Show every line from the data below that includes "group".

■ LISTED RECORDS:
>>>

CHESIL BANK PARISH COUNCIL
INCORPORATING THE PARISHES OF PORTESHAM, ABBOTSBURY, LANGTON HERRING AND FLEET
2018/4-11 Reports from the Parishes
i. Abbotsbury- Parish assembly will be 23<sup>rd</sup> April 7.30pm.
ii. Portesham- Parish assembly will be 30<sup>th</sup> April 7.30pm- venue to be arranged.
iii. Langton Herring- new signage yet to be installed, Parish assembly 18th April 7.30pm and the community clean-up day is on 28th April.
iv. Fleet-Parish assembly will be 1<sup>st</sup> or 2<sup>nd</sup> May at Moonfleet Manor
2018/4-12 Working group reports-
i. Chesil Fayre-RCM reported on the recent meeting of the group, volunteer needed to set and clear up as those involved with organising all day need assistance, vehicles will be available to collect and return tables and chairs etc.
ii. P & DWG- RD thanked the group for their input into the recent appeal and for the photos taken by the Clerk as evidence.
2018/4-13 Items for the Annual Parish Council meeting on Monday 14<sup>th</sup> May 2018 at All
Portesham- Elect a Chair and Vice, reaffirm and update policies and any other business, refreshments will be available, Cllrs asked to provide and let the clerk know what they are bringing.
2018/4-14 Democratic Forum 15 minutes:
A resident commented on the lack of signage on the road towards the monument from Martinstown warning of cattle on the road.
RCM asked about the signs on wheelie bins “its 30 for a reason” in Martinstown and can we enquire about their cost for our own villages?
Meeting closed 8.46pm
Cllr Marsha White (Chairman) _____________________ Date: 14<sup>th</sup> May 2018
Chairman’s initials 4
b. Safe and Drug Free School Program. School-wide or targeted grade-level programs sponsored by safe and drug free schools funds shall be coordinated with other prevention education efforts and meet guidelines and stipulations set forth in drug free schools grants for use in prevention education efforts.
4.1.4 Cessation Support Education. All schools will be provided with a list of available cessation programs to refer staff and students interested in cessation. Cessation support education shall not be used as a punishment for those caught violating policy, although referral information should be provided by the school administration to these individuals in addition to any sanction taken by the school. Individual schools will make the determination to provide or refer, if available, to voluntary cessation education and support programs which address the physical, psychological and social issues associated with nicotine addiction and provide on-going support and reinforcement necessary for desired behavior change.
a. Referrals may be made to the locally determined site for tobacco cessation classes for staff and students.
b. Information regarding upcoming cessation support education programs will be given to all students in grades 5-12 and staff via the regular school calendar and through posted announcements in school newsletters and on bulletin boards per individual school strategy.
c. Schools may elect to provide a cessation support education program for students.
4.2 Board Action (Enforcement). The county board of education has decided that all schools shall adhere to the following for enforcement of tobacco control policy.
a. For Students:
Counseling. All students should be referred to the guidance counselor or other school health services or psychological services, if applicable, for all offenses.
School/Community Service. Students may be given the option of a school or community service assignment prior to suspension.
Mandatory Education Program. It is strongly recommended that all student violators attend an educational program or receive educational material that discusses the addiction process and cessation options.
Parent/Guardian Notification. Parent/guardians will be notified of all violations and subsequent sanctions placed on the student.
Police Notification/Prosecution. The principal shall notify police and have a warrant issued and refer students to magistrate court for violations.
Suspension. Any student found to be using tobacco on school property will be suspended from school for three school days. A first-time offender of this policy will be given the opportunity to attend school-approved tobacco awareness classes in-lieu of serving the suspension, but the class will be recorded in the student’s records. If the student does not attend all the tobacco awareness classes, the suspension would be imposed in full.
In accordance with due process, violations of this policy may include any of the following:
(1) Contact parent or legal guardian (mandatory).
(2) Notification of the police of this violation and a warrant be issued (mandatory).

<<<

■ COMPLETED TASK:
2018/4-12 Working group reports-
i. Chesil Fayre-RCM reported on the recent meeting of the group, volunteer needed to set and clear up as those involved with organising all day need assistance, vehicles will be available to collect and return tables and chairs etc.
ii. P & DWG- RD thanked the group for their input into the recent appeal and for the photos taken by the Clerk as evidence.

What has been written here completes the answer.